One 2022 study concluded, "The use of e-cigarettes as a therapeutic intervention for smoking cessation may lead to permanent nicotine dependence."

 
E-cigarettes are not designed to wean people off nicotine. They exist to give people a much less harmful way of consuming nicotine. If you don’t know that, perhaps you should keep your opinion of tobacco harm reduction to yourselves?
 

Doctors prefer evidence.

 
You’d hope so, wouldn’t you? And yet surveys consistently show that doctors are woefully misinformed about e-cigarettes and most of them wrongly believe that nicotine causes cancer. Just this week in the UK, an over-confident doctor went on TV and claimed that vaping causes ‘popcorn lung’. Vaping has never caused a single case of this rare disease.
 

And as patients, we prefer doctors who follow evidence-based medicine. Not quacks who have been "bought" by industry".

 
Who are these mercenary shysters? We should be told. Alas, the authors do not name names, presumably for fear of successful litigation.
 

Numerous researchers agree that the development of electronic cigarette-related illnesses will outweigh any short-term benefits, but the evidence for short-term benefit is lacking. Of utmost importance, we amongst an array of other scientists have repeatedly shown electronic nicotine delivery devices to be toxic and in no regard a "safer" option for smoking tobacco.

 
It is a shame that these ‘numerous researchers’ are not identified because it would be interesting to see their work. Looking at the thin publication CV of Kathryn Barnsley, I can see no studies showing that e-cigs are toxic. Dr Sohal has co-authored a number of journal articles about e-cigarettes but these are mostly glorified opinion pieces containing no original research and a good deal of scaremongering.
I’m not aware of any study by anyone showing that e-cigs are as dangerous as combustible cigarettes. Even anti-vaping headbangers like Martin McKee and Stanton Glantz acknowledge that vaping is at least somewhat safer than smoking.
 

Tobacco manufacturers can lawfully insert anything they choose, however toxic, in their products and the same applies to electronic cigarette manufacturers.

 
No it doesn’t.
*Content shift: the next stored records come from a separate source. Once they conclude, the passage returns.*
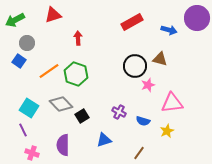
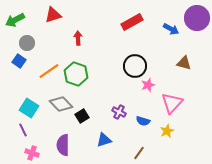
blue arrow: moved 2 px right, 1 px up; rotated 14 degrees clockwise
brown triangle: moved 24 px right, 4 px down
pink triangle: rotated 40 degrees counterclockwise
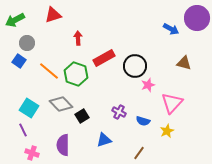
red rectangle: moved 28 px left, 36 px down
orange line: rotated 75 degrees clockwise
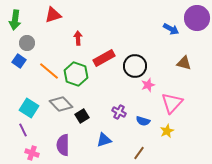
green arrow: rotated 54 degrees counterclockwise
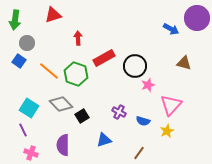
pink triangle: moved 1 px left, 2 px down
pink cross: moved 1 px left
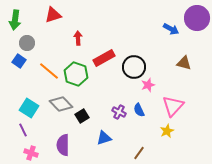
black circle: moved 1 px left, 1 px down
pink triangle: moved 2 px right, 1 px down
blue semicircle: moved 4 px left, 11 px up; rotated 48 degrees clockwise
blue triangle: moved 2 px up
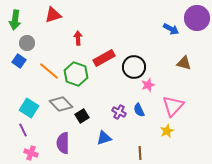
purple semicircle: moved 2 px up
brown line: moved 1 px right; rotated 40 degrees counterclockwise
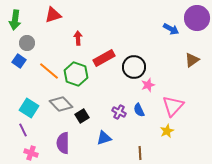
brown triangle: moved 8 px right, 3 px up; rotated 49 degrees counterclockwise
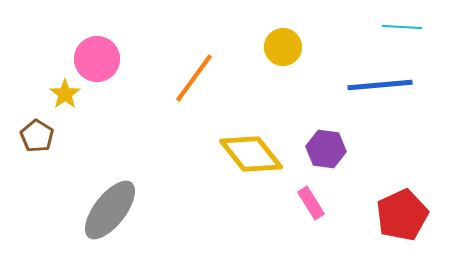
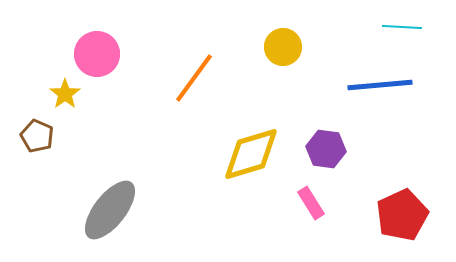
pink circle: moved 5 px up
brown pentagon: rotated 8 degrees counterclockwise
yellow diamond: rotated 68 degrees counterclockwise
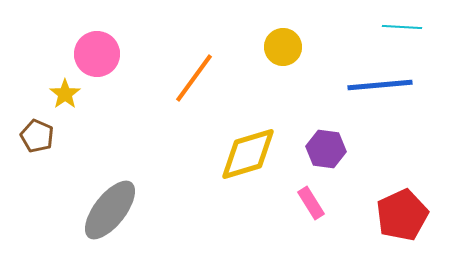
yellow diamond: moved 3 px left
Here is a non-exhaustive list of some of the ingredients that cannot be put in e-cigarettes in the UK, for example:
  • Diacetyl

  • Pentane 2,3 dione

  • Diethylene glycol

  • Ethylene glycol

  • Formaldehyde

  • Acetaldehyde

  • Acrolein

  • Metals, including cadmium, chromium, iron, lead, mercury and nickel

  • Preservatives liable to release formaldehyde.

  • vitamins or other additives that create the impression that a tobacco product has a health benefit or presents reduced health risks;

  • caffeine or taurine or other additives and stimulant compounds that are associated with energy and vitality;

  • additives having colouring properties for emissions;

  • Substances classified as carcinogenic, mutagenic or reprotoxic (CMR categories 1 and 2)

  • Substances classified with specific target organ toxicity for the respiratory tract (STOT category 1)

The sensible thing for Australian regulators to do would be to legalise e-cigarettes and produce a similar list, rather than tolerate Aussie vapers inhaling whatever the people who run the black market give them.
 

We do not believe that substantial evidence exists for electronic cigarettes to be used as a tool for smoking cessation.

 
In fairness, it has already established that you don’t know what you’re talking about and that your opinions are worthless.
 

The risks of electronic cigarettes are far too great for them to be deemed safe to be prescribed by medical professionals.

 
Let’s leave that the judgement of medical professionals, shall we? Even in Australia, some of them must know more than you.